Adding “climate impact” labels next to food items decreased “high climate impact” beef orders by 23%, according to the study from Johns Hopkins University’s Bloomberg School of Public Health. And including “low climate impact” labels next to entrees like chicken sandwiches, salads, and fish dishes increased such climate-healthy choices by about 10%.

Researchers provided thousands of online participants with a sample menu, asking each to order a single item for dinner. Some were provided with a menu with “high climate impact” labels, some with “low climate impact” labels, and some with no labels.

“These results suggest that menu labeling—particularly labels warning that an item has high climate impact—can be an effective strategy for encouraging more sustainable food choices in a fast food setting,” the study’s lead author, Julia Wolfson, associate professor in the Department of International Health at the Bloomberg School, said in a press release.

Beef production is the largest contributor of greenhouse gas emissions in the food and agriculture sector, according to the study. Reducing red meat consumption on a large scale would significantly lower greenhouse gas emissions, the authors contend.

Such labels could also benefit public health. Eating red meat has long been linked to health issues like colorectal cancer, stroke, and type 2 diabetes, according to the study.

Using a 100-point scale, researchers rated the healthfulness of each menu item. They found that participants who had received a menu with “high climate impact” labels tended to choose menu items that were better for their health. Admittedly, however, none of the menu items were “optimally healthy,” the authors noted. In fact, the authors pointed out that the labels could end up negatively impacting public health by making “low climate impact” items seem healthier than they really are.

If customers perceive an “undeserved ‘health halo’” around climate-friendly dishes, such labels could wind up encouraging the consumption of unhealthy food, Wolfson noted. “So we have to look for labeling strategies that create ‘win-wins’ for promoting both more sustainable and healthy choices,” she added.

Getting restaurant chains to participate in such labeling may require legislation, Wolfson recently told CNN. While such labeling is relatively rare in the restaurant industry, U.K. Mexican food chain Wahaca includes two labels by each menu item: one with calories, and the other with carbon footprint, BBC recently reported.

As of April, the U.K. required restaurants that employ more than 250 people to list calorie count on their menus.

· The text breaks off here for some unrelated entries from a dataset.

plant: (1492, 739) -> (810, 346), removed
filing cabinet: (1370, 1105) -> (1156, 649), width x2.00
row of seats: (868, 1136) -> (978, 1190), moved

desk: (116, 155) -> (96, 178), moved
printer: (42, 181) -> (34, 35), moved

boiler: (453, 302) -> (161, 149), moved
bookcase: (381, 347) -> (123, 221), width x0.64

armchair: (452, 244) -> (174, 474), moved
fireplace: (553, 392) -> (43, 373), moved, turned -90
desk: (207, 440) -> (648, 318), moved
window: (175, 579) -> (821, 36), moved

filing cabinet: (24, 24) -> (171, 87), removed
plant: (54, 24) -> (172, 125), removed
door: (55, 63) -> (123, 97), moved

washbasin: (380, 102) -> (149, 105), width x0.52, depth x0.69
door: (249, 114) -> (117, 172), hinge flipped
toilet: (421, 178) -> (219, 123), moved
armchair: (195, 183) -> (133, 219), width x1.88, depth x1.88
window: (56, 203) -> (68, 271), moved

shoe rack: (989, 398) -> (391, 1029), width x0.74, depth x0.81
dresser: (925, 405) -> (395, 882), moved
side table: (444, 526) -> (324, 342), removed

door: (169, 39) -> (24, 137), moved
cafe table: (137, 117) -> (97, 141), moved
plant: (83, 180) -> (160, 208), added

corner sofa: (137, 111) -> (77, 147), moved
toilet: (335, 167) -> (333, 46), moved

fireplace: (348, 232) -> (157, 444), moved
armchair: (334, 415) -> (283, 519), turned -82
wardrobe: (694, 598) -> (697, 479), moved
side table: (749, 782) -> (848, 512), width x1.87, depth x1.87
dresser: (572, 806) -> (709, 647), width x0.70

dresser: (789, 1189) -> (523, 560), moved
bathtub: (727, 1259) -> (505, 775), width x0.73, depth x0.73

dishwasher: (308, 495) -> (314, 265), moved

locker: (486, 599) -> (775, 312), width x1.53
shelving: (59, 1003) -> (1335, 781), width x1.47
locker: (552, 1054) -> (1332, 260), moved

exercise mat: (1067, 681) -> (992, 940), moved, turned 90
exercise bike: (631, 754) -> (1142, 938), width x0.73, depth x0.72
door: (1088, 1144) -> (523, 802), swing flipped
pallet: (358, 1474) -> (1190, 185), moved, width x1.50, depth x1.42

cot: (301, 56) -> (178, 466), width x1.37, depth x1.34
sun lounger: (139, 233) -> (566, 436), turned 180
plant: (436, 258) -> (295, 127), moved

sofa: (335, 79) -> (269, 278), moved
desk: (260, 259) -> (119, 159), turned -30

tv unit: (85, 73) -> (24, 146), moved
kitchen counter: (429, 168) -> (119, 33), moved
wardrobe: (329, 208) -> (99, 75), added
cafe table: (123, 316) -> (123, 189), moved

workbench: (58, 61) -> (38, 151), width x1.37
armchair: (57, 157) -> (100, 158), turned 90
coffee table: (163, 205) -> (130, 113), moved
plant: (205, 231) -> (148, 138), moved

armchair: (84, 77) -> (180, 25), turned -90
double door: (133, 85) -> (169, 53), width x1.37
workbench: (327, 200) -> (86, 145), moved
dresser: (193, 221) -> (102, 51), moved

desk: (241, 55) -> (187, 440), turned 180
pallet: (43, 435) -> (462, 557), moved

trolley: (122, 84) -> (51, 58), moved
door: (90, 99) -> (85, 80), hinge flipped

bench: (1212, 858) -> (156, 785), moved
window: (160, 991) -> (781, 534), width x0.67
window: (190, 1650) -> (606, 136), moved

Wahaca decided to take things a step further.

“When the government started telling us that we had to put calories on our menus, we thought it was a nice opportunity to start talking about carbon,” Thomasina Miers Miers, Wahaca’s co-founder, recently told BBC. 

“Calories are not a brilliant way to determine how healthy food is and they’re definitely not a good way to determine whether it’s good for the planet.”

U.S. food chains Panera Bread and Just Salad began including carbon footprint notes on at least some of their menu items in 2020, though the practice is not widespread, industry publication Restaurant Business noted Thursday.